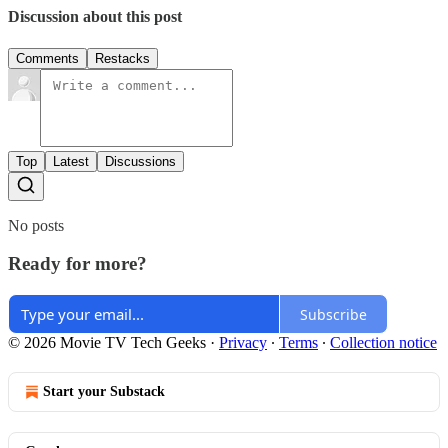
Discussion about this post
Comments
Restacks
Top
Latest
Discussions
No posts
Ready for more?
Subscribe
© 2026 Movie TV Tech Geeks
·
Privacy
∙
Terms
∙
Collection notice
Start your Substack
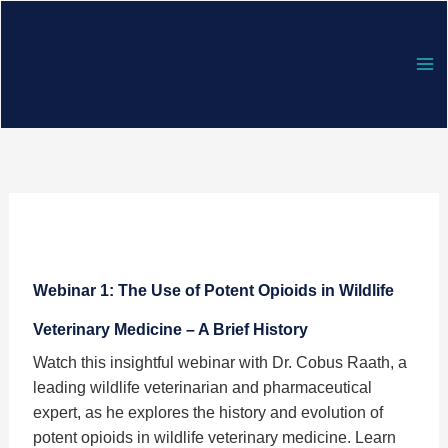
Skip
to
content
Webinar
1:
Webinar 1: The Use of Potent Opioids in Wildlife
The
Use
Veterinary Medicine – A Brief History
of
Watch this insightful webinar with Dr. Cobus Raath, a
Potent
leading wildlife veterinarian and pharmaceutical
Opioids
expert, as he explores the history and evolution of
in
potent opioids in wildlife veterinary medicine. Learn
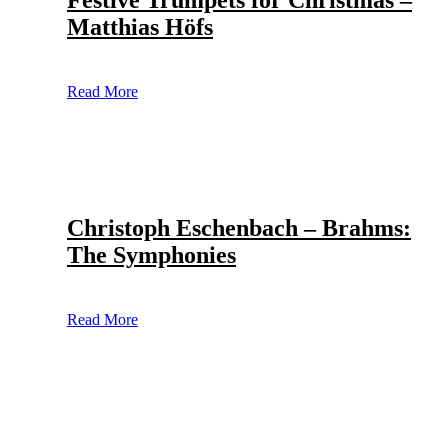
Festive Trumpets for Christmas –
Matthias Höfs
Read More
Christoph Eschenbach – Brahms:
The Symphonies
Read More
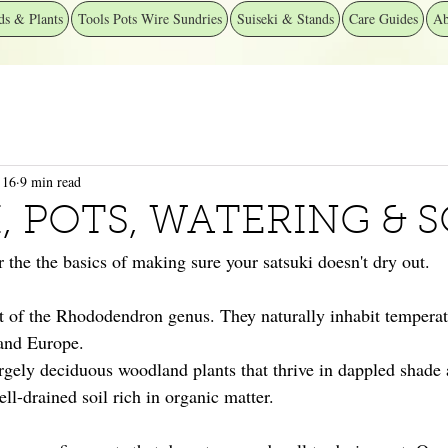
ds & Plants
Tools Pots Wire Sundries
Suiseki & Stands
Care Guides
Ab
 16
9 min read
, POTS, WATERING & S
er the the basics of making sure your satsuki doesn't dry out.
rt of the Rhododendron genus. They naturally inhabit temperat
and Europe.
largely deciduous woodland plants that thrive in dappled shade
ell-drained soil rich in organic matter.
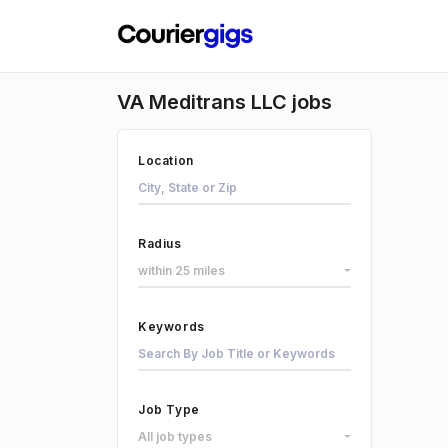
VA Meditrans LLC jobs
Location
Radius
within 25 miles
Keywords
Job Type
All job types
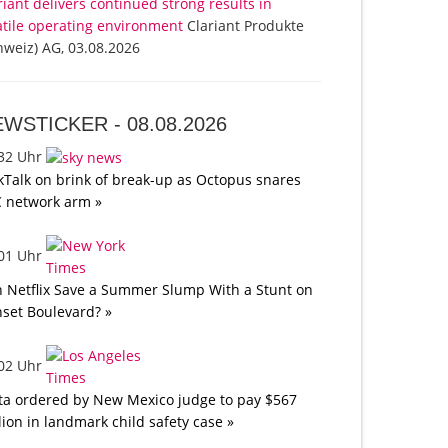
riant delivers continued strong results in
atile operating environment
Clariant Produkte
hweiz) AG, 03.08.2026
EWSTICKER -
08.08.2026
:32 Uhr
kTalk on brink of break-up as Octopus snares
 network arm »
:01 Uhr
 Netflix Save a Summer Slump With a Stunt on
set Boulevard? »
:02 Uhr
a ordered by New Mexico judge to pay $567
lion in landmark child safety case »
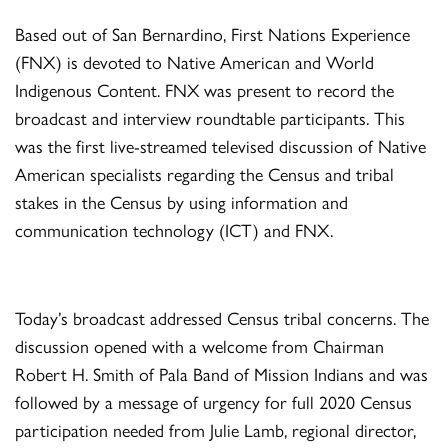
Based out of San Bernardino, First Nations Experience
(FNX) is devoted to Native American and World
Indigenous Content. FNX was present to record the
broadcast and interview roundtable participants. This
was the first live-streamed televised discussion of Native
American specialists regarding the Census and tribal
stakes in the Census by using information and
communication technology (ICT) and FNX.
Today’s broadcast addressed Census tribal concerns. The
discussion opened with a welcome from Chairman
Robert H. Smith of Pala Band of Mission Indians and was
followed by a message of urgency for full 2020 Census
participation needed from Julie Lamb, regional director,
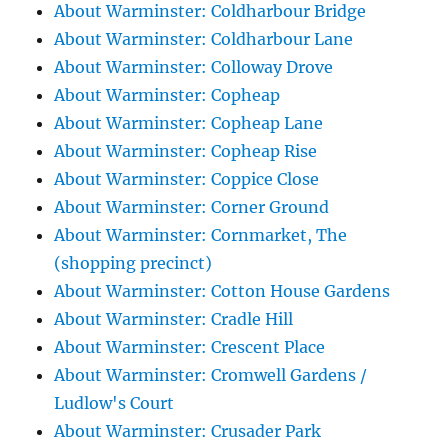
About Warminster: Coldharbour Bridge
About Warminster: Coldharbour Lane
About Warminster: Colloway Drove
About Warminster: Copheap
About Warminster: Copheap Lane
About Warminster: Copheap Rise
About Warminster: Coppice Close
About Warminster: Corner Ground
About Warminster: Cornmarket, The
(shopping precinct)
About Warminster: Cotton House Gardens
About Warminster: Cradle Hill
About Warminster: Crescent Place
About Warminster: Cromwell Gardens /
Ludlow's Court
About Warminster: Crusader Park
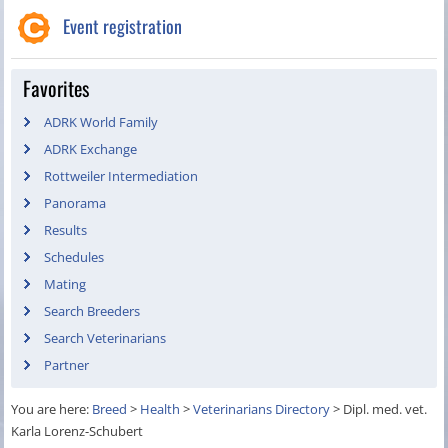
Event registration
Favorites
ADRK World Family
ADRK Exchange
Rottweiler Intermediation
Panorama
Results
Schedules
Mating
Search Breeders
Search Veterinarians
Partner
You are here:
Breed
>
Health
>
Veterinarians Directory
>
Dipl. med. vet.
Karla Lorenz-Schubert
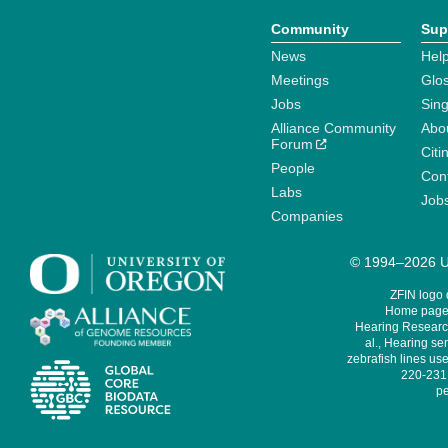
Community
Sup
News
Help
Meetings
Glo
Jobs
Sin
Alliance Community
Abo
Forum
Citi
People
Cont
Labs
Job
Companies
© 1994–2026 Un
ZFIN logo
Home page 
Hearing Research
al., Hearing sen
zebrafish lines use
220-231,
pe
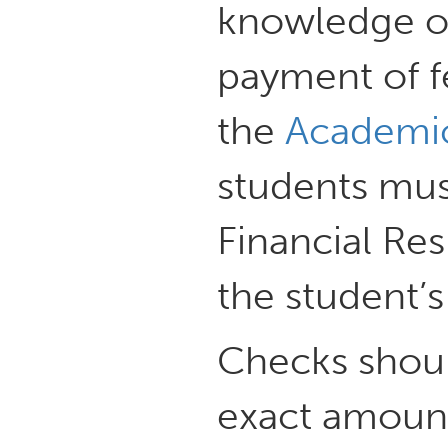
knowledge 
payment of fe
the
Academic
students mus
Financial Re
the student’
Checks shou
exact amount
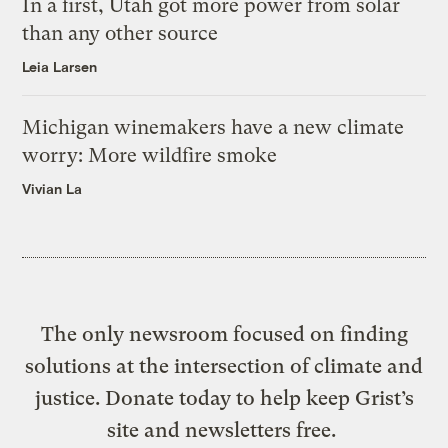
In a first, Utah got more power from solar
than any other source
Leia Larsen
Michigan winemakers have a new climate
worry: More wildfire smoke
Vivian La
The only newsroom focused on finding
solutions at the intersection of climate and
justice. Donate today to help keep Grist’s
site and newsletters free.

Task item: Each line from the material above that mentions the word "your" needs to be copied.

Completed exercise:
Start your Substack
er the the basics of making sure your satsuki doesn't dry out.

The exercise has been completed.